# DAMAGED ACCOUSTIC GUITAR



## greco (Jul 15, 2007)

Kijiji - Buy, Sell & Save with Canada's #1 Local Classifieds


Visit Kijiji Classifieds to buy, sell, or trade almost anything! New and used items, cars, real estate, jobs, services, vacation rentals and more virtually anywhere.




www.kijiji.ca


----------



## Diablo (Dec 20, 2007)

It’ll buff out.


----------



## chickenpicken84 (Jan 29, 2021)

LOL


----------



## NashvilleDeluxe (Feb 7, 2018)

I suppose that's one way to get that pesky pick out of the body...


----------



## John123 (Jul 22, 2020)

Just neeeds a bit'a glue!!


----------



## Chito (Feb 17, 2006)

This is what I like about it:

"*everything else is in great shape* trade for guitar or bass effect pedel or a CB radio and antenna"

LOL


----------



## Mooh (Mar 7, 2007)

Everything made of wood, even laminates, can be fixed, but one should consider whether it's worthwhile.

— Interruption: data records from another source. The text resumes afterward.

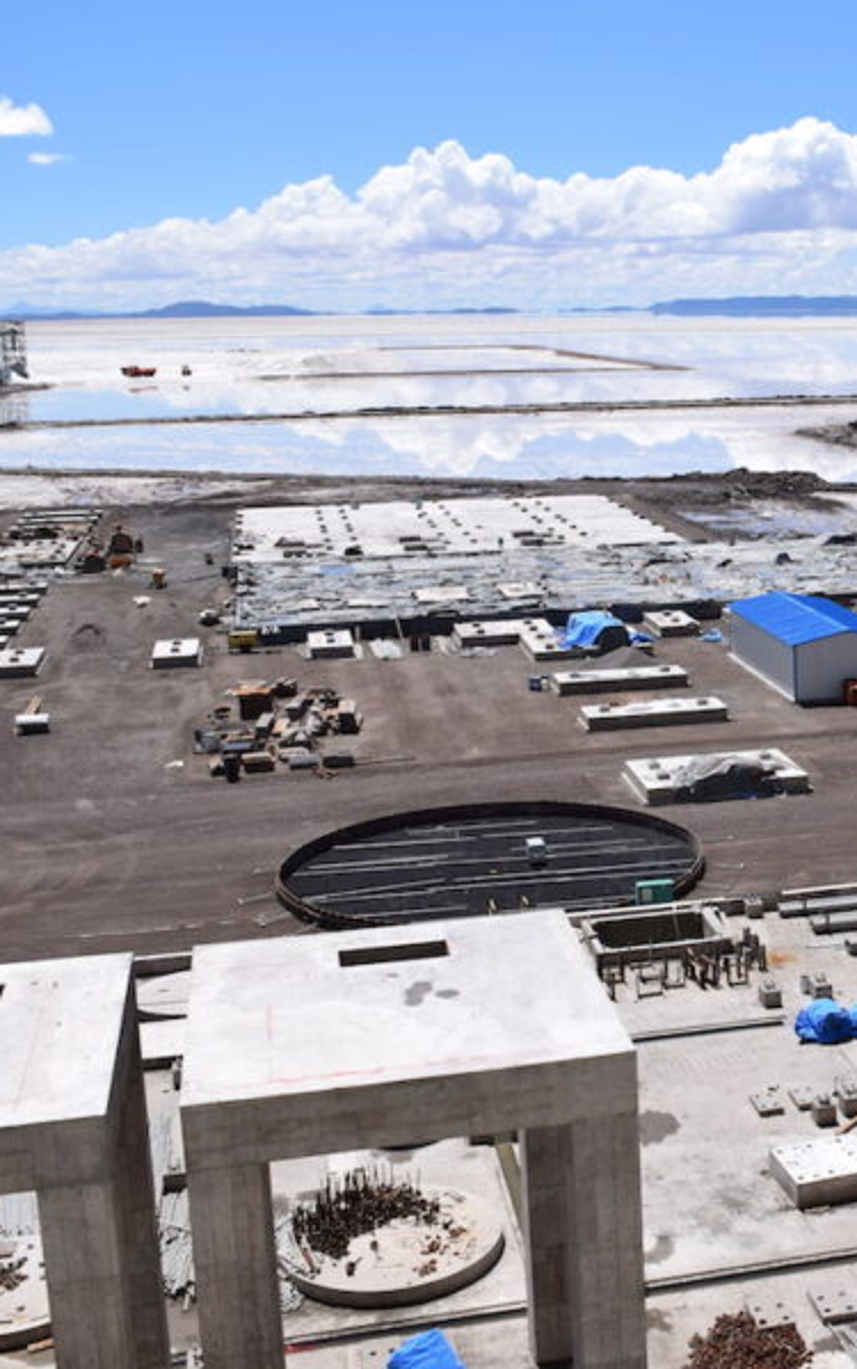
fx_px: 1754
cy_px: 613
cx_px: 868
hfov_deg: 26.0
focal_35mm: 47
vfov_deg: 42.6
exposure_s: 1/500
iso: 200
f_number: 11
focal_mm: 18
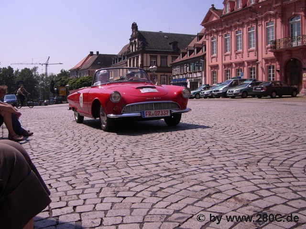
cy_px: 114
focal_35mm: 38
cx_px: 153
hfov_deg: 49.0
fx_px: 336
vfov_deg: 37.7
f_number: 4.3
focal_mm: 6.2
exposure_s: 1/1250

As a practice repair guitar, ie, practicing one's skill at fixing things, I guess it would be worthwhile, but I wouldn't pay for the privilege. Someone might cherish that guitar, but it wasn't a great guitar when it was brand spanking new, so repaired it will be even less so. 

YMMV, IMHO, blah, blah, blah...


----------



## Paul Running (Apr 12, 2020)

A good candidate for Picasso style guitar sculpture.


----------



## Stephenlouis (Jun 24, 2019)

perfect match for one of them Gibson necks.


----------



## Whammer Jammer (Sep 7, 2019)

Maybe trade a CB radio, but no antenna.

I like how the damage photo is last. I guess since everything else is in great shape.


----------



## Diablo (Dec 20, 2007)

Never date / cheat on a woman who owns her own circular saw.


----------



## Guncho (Jun 16, 2015)

Someone should find a picture of a smashed up cb radio and offer to trade.


----------



## SWLABR (Nov 7, 2017)

That’s not just from an unfortunate tumble off a flimsy guitar stand.

The back is still attached to a section of the bottom.That took some effort.


----------